Furthermore, Kelly said that the experience had taught her a valuable lesson. “I’ve heard of things being washed up on the beach before – but nothing like this,” she explained. “We’ll definitely think twice before messing with something like that in future… We [also] went down for a look to see [the mine] get blown up.”
But even though Kelly’s time at the beach had given her cause to reflect, it had also yielded a priceless snap to post on Facebook. So, after uploading the photo of her kids posing beside the mine, the mom wrote on the social networking site, “Erin and Ellis with WWII Bomb covered in Gooseneck Barnacles, washed up at Burry Port Beach!” And needless to say, the striking image struck a chord with some of her friends and family online.
Yes, Kelly’s Facebook post clocked up plenty of reactions and comments – with many displaying either shock or amusement. One user wrote, for example, “Omg I can’t believe this, Kelly.” Another added, “Mad lol… def a photo to come out when they’re 18, getting married, etc.”
And commenting beneath the photo, another one of Kelly’s friends wrote, “That must have been scary.” The mom of two couldn’t claim that she or her family had been frightened, however, and she replied, “Not scary at the time, as we were none the wiser.

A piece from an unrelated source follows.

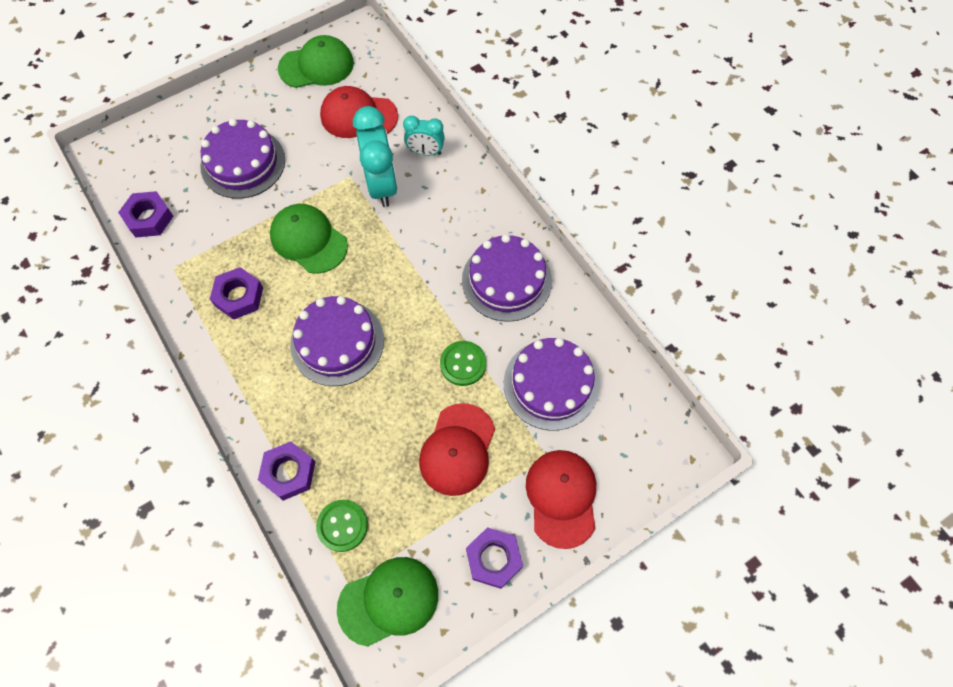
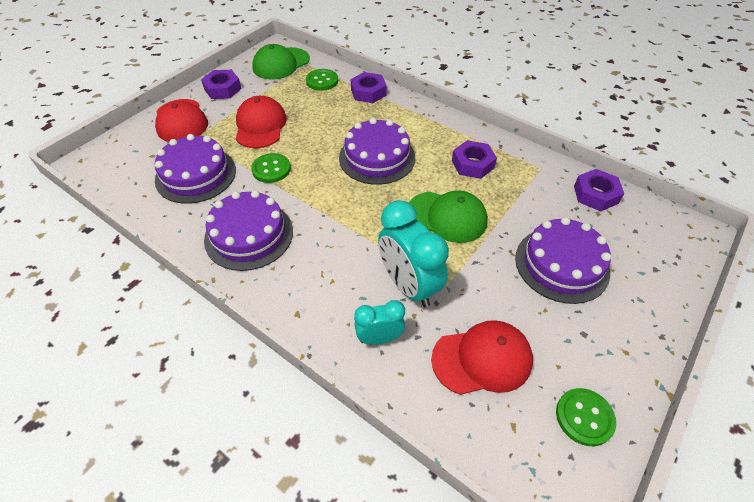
camera: 160 degrees right, 15 degrees down
green cap [278,35,354,88] -> green button [556,388,616,446]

We were more interested in the rare gooseneck barnacles attached to it, although now we know it’s an unexploded WWII Bomb… I’m feeling very lucky that it didn’t go BOOM!”
Meanwhile, following the controlled explosion, Carmarthenshire councillor Meryl Gravell issued a statement on the matter. The message read, “I would like to reassure the public that we have taken the appropriate action. We apologize for any inconvenience whilst the beach is temporarily closed.”
Still, if the councillor had hoped to keep details of the mine within the county, she had no such luck. Once news of the Burry Port bomb had got out, it soon spread from the small Welsh town all the way across the Atlantic to the United States. The dangerous find was even covered by major news outlets such as CBS and ABC.
And while Kelly was quite surprised by the attention that her family’s near-miss with the mine received, she has nevertheless conceded that it was an interesting story. All in all, the incident remains a great “what-if” situation for herself, her husband and her children – and a tale that will no doubt stay with them for the rest of their lives.